Undoing the Cages
There is no feminism that does not understand Muslim women. There is no anti-racism that does not understand Arab men. There is no anti-ableism that does not understand the Global South.
A feminism that ignores Muslim women or claims to liberate them without listening to them reproduces colonial logics that have always sought to define freedom for them by erasing their voices and experiences. Too often trapped in simplistic stereotypes, they are seen either as passive victims of a cruel and archaic patriarchy or as dangers to be fought against in the name of modernity. It never takes into account their own political struggles, survival strategies, or their refusal to conform to white, secular, and Western norms. Refusing to include this diversity perpetuates symbolic violence that cuts into bodies and minds, a violence rooted in the coloniality of power and knowledge. Whether veiled or not, cis, trans, queer, racialized, Muslim women have always invented subversive forms of resistance often invisibilized or co-opted by dominant currents. Feminism that forgets or reduces them perpetuates the systems of oppression it claims to fight.

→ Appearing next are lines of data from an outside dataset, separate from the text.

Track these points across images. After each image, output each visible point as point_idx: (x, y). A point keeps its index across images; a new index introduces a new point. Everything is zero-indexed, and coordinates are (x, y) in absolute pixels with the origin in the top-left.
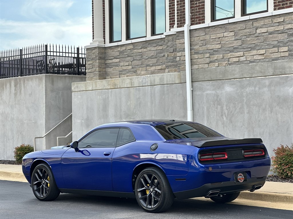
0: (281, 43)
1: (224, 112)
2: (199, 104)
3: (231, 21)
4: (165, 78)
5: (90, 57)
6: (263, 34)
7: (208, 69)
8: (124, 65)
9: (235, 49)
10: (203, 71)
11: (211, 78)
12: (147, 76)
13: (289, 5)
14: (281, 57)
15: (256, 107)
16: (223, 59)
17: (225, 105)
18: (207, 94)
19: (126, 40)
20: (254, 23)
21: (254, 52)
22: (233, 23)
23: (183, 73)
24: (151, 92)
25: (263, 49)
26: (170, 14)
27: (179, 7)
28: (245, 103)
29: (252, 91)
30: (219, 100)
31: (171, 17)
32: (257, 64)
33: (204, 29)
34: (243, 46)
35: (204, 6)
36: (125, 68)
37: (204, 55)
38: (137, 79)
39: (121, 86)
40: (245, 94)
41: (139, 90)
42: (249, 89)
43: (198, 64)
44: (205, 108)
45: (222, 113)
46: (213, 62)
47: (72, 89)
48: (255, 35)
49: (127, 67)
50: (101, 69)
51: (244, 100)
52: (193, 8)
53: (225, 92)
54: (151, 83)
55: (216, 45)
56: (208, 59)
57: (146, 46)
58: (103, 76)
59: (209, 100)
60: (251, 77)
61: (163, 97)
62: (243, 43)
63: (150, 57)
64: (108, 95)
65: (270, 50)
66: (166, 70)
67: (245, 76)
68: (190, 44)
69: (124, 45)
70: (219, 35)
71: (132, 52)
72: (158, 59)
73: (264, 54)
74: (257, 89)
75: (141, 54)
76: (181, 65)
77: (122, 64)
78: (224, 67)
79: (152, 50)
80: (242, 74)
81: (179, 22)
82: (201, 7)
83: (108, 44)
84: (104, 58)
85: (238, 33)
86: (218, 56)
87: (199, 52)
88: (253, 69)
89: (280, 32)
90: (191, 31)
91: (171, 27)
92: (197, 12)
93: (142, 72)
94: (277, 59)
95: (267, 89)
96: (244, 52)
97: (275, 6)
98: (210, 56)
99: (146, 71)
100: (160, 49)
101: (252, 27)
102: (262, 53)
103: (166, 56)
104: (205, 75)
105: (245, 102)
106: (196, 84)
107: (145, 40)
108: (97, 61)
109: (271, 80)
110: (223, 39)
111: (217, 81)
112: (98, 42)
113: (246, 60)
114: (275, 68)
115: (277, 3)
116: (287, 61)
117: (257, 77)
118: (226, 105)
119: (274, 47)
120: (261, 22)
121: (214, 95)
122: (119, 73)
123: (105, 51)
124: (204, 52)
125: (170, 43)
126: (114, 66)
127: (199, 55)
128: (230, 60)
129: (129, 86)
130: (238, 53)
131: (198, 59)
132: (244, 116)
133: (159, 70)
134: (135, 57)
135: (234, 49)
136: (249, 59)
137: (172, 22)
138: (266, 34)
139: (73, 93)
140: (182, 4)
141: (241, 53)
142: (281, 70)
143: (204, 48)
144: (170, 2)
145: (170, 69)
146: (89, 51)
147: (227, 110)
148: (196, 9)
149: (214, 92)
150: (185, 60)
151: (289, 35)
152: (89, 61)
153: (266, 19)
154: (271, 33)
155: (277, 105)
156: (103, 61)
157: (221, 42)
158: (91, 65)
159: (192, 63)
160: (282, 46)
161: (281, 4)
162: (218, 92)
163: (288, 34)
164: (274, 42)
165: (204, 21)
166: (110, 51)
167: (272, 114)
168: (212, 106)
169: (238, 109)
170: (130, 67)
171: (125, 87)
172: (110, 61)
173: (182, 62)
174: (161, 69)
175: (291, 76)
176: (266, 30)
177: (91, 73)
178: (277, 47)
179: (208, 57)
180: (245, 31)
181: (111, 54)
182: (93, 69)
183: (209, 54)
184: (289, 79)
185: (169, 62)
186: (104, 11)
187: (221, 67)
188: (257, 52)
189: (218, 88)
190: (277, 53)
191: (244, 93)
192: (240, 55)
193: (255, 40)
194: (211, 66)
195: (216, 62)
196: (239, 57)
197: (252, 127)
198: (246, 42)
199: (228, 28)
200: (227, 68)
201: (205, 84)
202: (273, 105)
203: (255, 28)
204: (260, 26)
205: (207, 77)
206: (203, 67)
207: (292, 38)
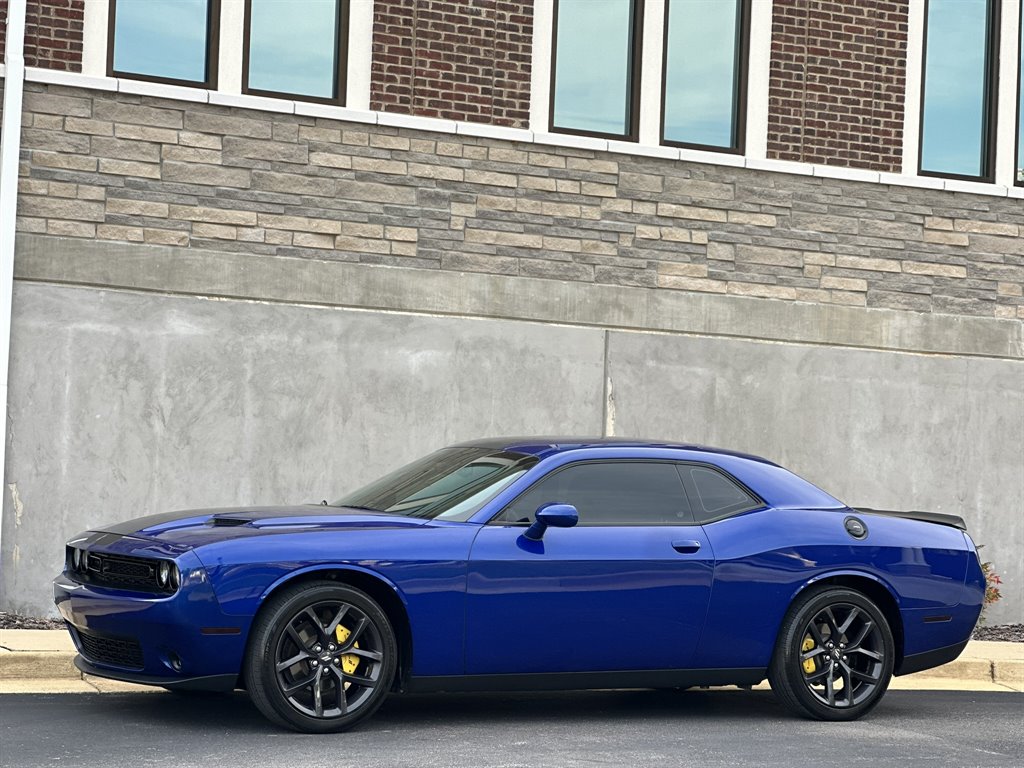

Dominant anti-racism often constructs Arab men as figures to be rejected. It never sees them in their full human, emotional, and political complexity. They are trapped in binary and stigmatizing roles. They are either sexist oppressors who need to be reeducated or terrorist threats to be neutralized. These narratives justify the violence of a state that manufactures Arab masculinities through police controls, social exclusions, racial profiling, and state Islamophobia. They make invisible the vulnerabilities, struggles, and diverse subjectivities of these men. They also obscure their economic precarity, the devastating effects of racism on their mental health, and their capacity to create solidarities. Anti-racism that does not deconstruct these representations only reinforces the colonial hierarchy of races and genders, producing internal fractures within popular struggles. To be radical, anti-racism must interrogate the political and social construction of Arab masculinities, fight against repressive policies, and recognize that these men suffer a double violence, racial and patriarchal, resulting in systematic marginalisation.
Anti-ableism cannot be reduced to a critique of bodily norms in white Western societies. In the Global South, disability is often the direct consequence of systemic violences. Neocolonial wars, famines caused by austerity and resource extraction policies, imperialist bombings, and destruction of health and social infrastructures all contribute. Maimed, poisoned, abandonned bodies are the visible results of this global violence that classifies some lives as disposable or useless. These violences simultaneously construct the comfort and protection of wealthy societies, where so-called ableist norms can be questioned from a relative privilege. Our way of life largely depends on the exploitation of the Global South, whether through labour, resource extraction, or outsourced pollution. Ignoring this global dimension produces an anti-ableism disconnected from the material realities that shape disability in much of the world. To be coherent, anti-ableism must be thought in alliance with decolonial and anti-capitalist struggles, examining how global systems produce and maintain bodily, social, and political inequalities.